We went to Susan's trailer and asked if we could spend the night. She said yes without batting an eye. After a sleepless and fearful night, I began to panic at the thought of going home. Susan reminded me about a time earlier when I had found a brochure on domestic violence. (It was the checklist on this brochure that helped me to see that I was not living in normal circumstances. It was this brochure that first opened my eyes to the fact that I may be living in an abusive situation. I thought my life was normal, that everybody lived that way, until I read the brochure.) I couldn't remember the number, then Susan recollected the number and I called.

I was so surprised at the reaction of the counselor on the other end of the line. She told me that under no circumstances am I to go back home until she met with me. We talked for a long time and then arrangements were made for the kids and I to go to a shelter. From there, I began the very difficult journey from ashes to beauty.

Life was very difficult; I had been a homemaker for 11 years, and had no formal education. I didn't know how I was going to care for my kids. Leaving them to go to work was a struggle, especially with the difficulty of paying for childcare. It was so hard finding somebody to baby sit. Then, after paying for a sitter and gas, I was actually losing money. I would have had no choice but to return to my abuser if it wasn't for Jehovah Jireh, my Provider.

To make what could be a very long story short, God led me to a beautiful new church where we received lots of love and support in many ways. One very special couple, David and Jeanie began taking my children on the weekends that their dad was supposed to. (He stopped coming around long before we moved to this area.) They offered to share their family and home every other Sunday so that I could have time to myself and my kids could experience a functioning, loving family. They strived to set an example to help my children learn what a father, husband, and a healthy marriage should be like. David counseled with me. Then, after my husband moved in with another woman, he helped me through the grieving process over the death of my marriage. He gave me goals to achieve within the first year. At the end of the year, for Christmas, I gave him the list of goals...completed!

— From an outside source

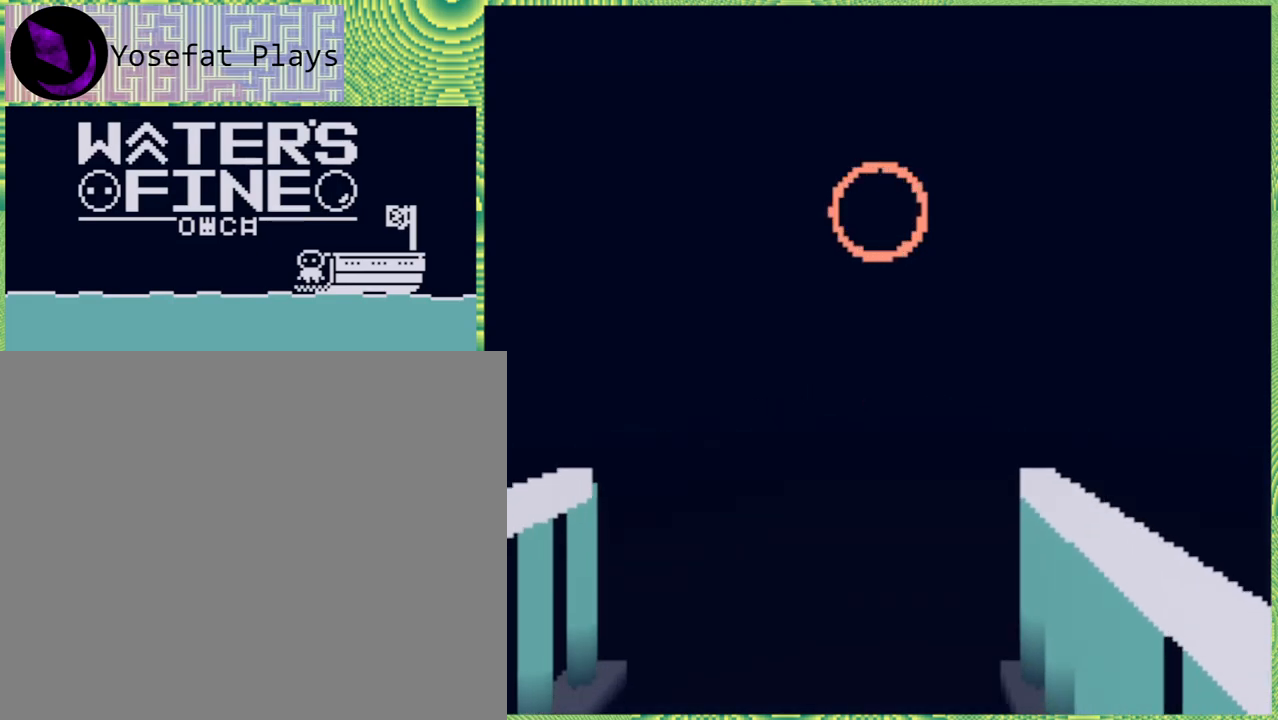
{"buttons": [], "left_stick": "down", "right_stick": "center", "events": []}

Eventually, God provided for me to go back to school. My church, David's family, and Susan, were just a few God's tools of provision through this time. In May of 2004, I graduated with honors and received my Associate's Degree in Social Science. I'm the first person in my family to have a college degree.

During my time in college, I took many classes in psychology and sociology. For fun, during my last semester, I took a class in painting. Through all of this, I have found me. I have discovered talents I didn't know I had. One of them is in art. I began painting my testimony. I see myself as a butterfly. So, I painted my portrait, a butterfly just blossoming from its cocoon. Then, I put my testimony on canvas...Beauty for Ashes. (This painting later ended up on the cover of a church bulletin in Pennsylvania.)

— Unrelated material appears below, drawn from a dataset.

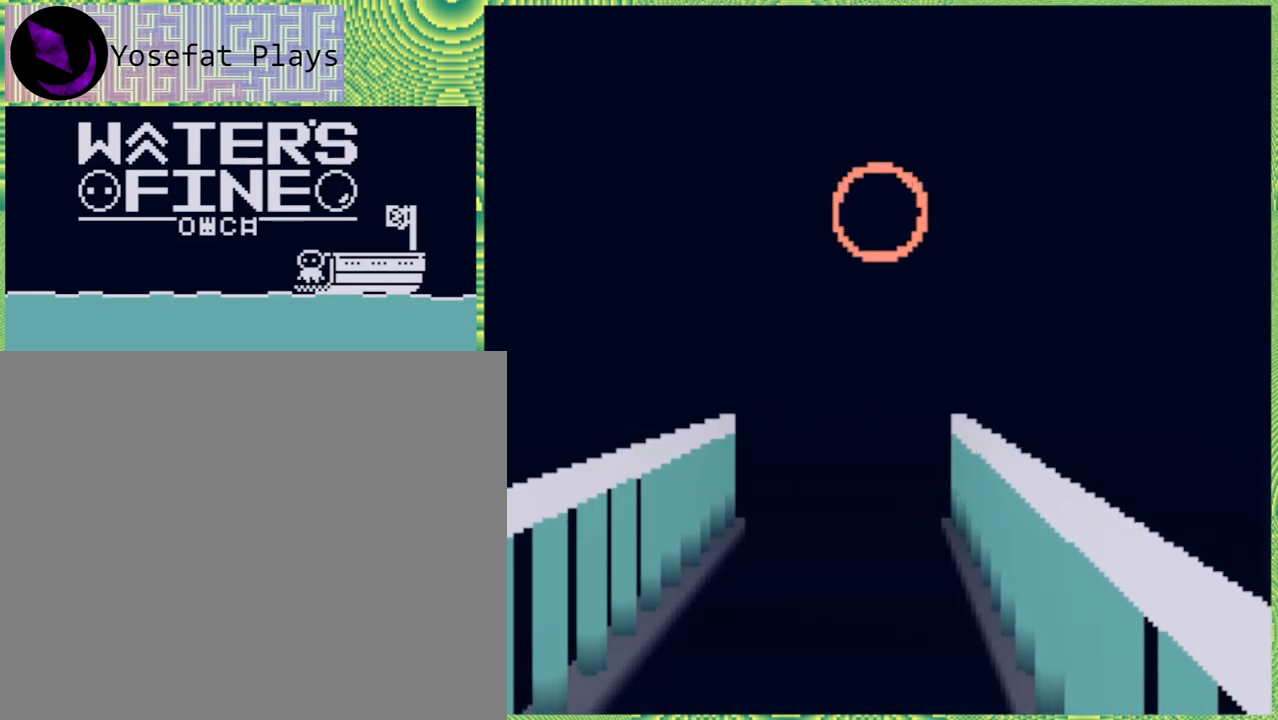
{"buttons": [], "left_stick": "down", "right_stick": "center", "events": [[350, "B", "down"], [433, "B", "up"]]}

I still reside in the home that God provided for Susan, me, and the kids. (The story of how we came to live in this house is another testimony altogether.) The kids are able to attend a wonderful Christian school and we are growing through trials and blessings more and more every day.

I still have dreams and goals. I still try to achieve something new every year. My biggest goal/dream is to see God's calling fulfilled in my life. I have a heart and passion for women's ministry. I've had this passion ever since I was a baby Christian. I didn't know how God would do it, and I'm still not completely sure. But, after seeing how difficult it is for a woman to escape abuse, and survive afterwards, I see a desperate need of a good, solid Christian support system for these women. This is something that must be done through the local church community. A woman should not have to get caught up in the welfare trap and the dependence on the government. She should have the help that she needs to become God dependent and that can only come from God's people. So many go back to the violence, and if it hadn't been for those God sent to me, I wouldn't have had any other choice myself. It's next to impossible for victims of domestic violence to leave and survive without lots of help and a strong support system.

There is so much more to this story, I could write pages and pages. There is so much more of God's work and miracles...one after another; I can't even begin to put it all into words in just a few pages. Hopefully, someday, the Lover of my Soul will make a way for me to write it all down. Until then...

Beauty for Ashes...this is my story. Freedom for those who are captive...this is God's will. I pray that He will somehow use me to bring freedom to other captives who need Him to rebuild the ancient ruins and restore places long devastated.